Bank of Montreal is moving deeper into tokenized money infrastructure with plans to introduce 24/7 tokenized cash capabilities for institutional clients through CME Group’s permissioned network on Google Cloud Universal Ledger.
BMO will provide the bank-anchored tokenized instrument, CME Group will provide the institutional network and clearing-linked use case, and Google Cloud will provide the ledger infrastructure through GCUL, a private, permissioned distributed ledger built for financial institutions.
The immediate target is mutual clients of BMO and CME Group that need to move US dollar value continuously instead of waiting for traditional banking windows.

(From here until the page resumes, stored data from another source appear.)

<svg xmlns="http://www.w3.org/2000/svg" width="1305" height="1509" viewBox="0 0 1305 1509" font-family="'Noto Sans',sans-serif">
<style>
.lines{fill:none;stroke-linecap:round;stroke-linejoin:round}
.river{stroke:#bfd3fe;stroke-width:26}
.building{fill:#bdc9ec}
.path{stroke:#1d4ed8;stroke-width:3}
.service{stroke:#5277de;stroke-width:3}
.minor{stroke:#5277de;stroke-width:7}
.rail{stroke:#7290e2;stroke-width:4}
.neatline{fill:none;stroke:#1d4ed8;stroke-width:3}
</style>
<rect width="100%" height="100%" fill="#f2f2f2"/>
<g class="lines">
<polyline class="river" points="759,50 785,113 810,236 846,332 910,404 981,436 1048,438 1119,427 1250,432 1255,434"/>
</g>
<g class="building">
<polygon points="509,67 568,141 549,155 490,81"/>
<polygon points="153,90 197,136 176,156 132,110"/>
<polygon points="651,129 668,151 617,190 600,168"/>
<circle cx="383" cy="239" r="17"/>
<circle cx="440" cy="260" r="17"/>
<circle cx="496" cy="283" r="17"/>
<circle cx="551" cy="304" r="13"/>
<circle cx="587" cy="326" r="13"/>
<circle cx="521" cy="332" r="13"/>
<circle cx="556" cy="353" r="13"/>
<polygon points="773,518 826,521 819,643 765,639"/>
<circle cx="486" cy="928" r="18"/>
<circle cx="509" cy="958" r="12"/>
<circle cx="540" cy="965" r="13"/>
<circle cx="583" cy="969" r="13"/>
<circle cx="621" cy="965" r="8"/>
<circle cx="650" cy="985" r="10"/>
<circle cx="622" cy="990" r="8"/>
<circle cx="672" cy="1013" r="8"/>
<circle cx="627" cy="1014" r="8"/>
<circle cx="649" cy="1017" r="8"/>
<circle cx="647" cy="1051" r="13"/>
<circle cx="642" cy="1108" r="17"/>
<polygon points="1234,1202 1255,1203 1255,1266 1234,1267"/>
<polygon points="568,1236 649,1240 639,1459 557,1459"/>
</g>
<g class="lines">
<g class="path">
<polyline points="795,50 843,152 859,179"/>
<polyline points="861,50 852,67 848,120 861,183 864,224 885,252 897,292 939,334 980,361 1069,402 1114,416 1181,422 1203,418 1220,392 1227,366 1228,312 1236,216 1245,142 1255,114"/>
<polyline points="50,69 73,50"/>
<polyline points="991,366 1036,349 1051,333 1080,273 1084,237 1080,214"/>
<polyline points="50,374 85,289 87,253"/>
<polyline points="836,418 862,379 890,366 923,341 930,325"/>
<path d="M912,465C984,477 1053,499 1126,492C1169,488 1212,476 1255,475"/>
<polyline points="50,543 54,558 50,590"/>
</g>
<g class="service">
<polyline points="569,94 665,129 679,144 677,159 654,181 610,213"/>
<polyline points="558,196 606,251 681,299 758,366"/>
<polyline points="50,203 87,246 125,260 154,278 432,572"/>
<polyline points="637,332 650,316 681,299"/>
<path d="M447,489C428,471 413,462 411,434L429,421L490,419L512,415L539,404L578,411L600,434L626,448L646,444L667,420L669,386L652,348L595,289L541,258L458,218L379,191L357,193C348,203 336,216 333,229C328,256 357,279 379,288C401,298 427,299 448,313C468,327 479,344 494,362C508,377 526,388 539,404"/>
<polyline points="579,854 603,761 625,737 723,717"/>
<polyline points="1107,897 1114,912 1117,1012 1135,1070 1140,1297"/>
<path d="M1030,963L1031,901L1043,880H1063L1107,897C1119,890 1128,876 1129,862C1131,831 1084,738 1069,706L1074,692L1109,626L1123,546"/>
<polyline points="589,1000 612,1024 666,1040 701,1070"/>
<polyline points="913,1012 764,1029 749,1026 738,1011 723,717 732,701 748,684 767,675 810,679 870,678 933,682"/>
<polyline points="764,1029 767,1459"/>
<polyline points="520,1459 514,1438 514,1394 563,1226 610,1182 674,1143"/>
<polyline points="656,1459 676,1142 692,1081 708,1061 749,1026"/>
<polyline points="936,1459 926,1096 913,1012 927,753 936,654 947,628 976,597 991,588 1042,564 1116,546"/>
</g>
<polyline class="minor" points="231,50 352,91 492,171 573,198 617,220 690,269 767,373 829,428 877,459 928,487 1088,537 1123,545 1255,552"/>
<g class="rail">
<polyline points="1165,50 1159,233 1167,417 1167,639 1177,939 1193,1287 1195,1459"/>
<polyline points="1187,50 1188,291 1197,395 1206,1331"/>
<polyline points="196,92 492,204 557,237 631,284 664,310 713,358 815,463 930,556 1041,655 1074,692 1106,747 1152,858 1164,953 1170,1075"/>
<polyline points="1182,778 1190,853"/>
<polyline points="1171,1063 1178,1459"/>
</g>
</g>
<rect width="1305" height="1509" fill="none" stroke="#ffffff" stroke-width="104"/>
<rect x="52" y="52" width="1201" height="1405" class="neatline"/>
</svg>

BMO also drew a distinction between two products that sit on the same broader tokenization stack. The first is tokenized cash, described as an institutional settlement instrument for regulated financial services firms operating in capital markets and commercial banking. The bank said it plans to offer that service in the second half of 2026, pending regulatory approval. The second is tokenized deposits, which would represent traditional commercial bank funds in digital form and broaden the model beyond clearing use cases into B2B payments, treasury movements, and programmable cash applications.
The announcement explicitly builds on CME Group and Google Cloud’s March 2025 plan to pilot wholesale payments and asset tokenization solutions using GCUL, adding a named bank partner to the initiative.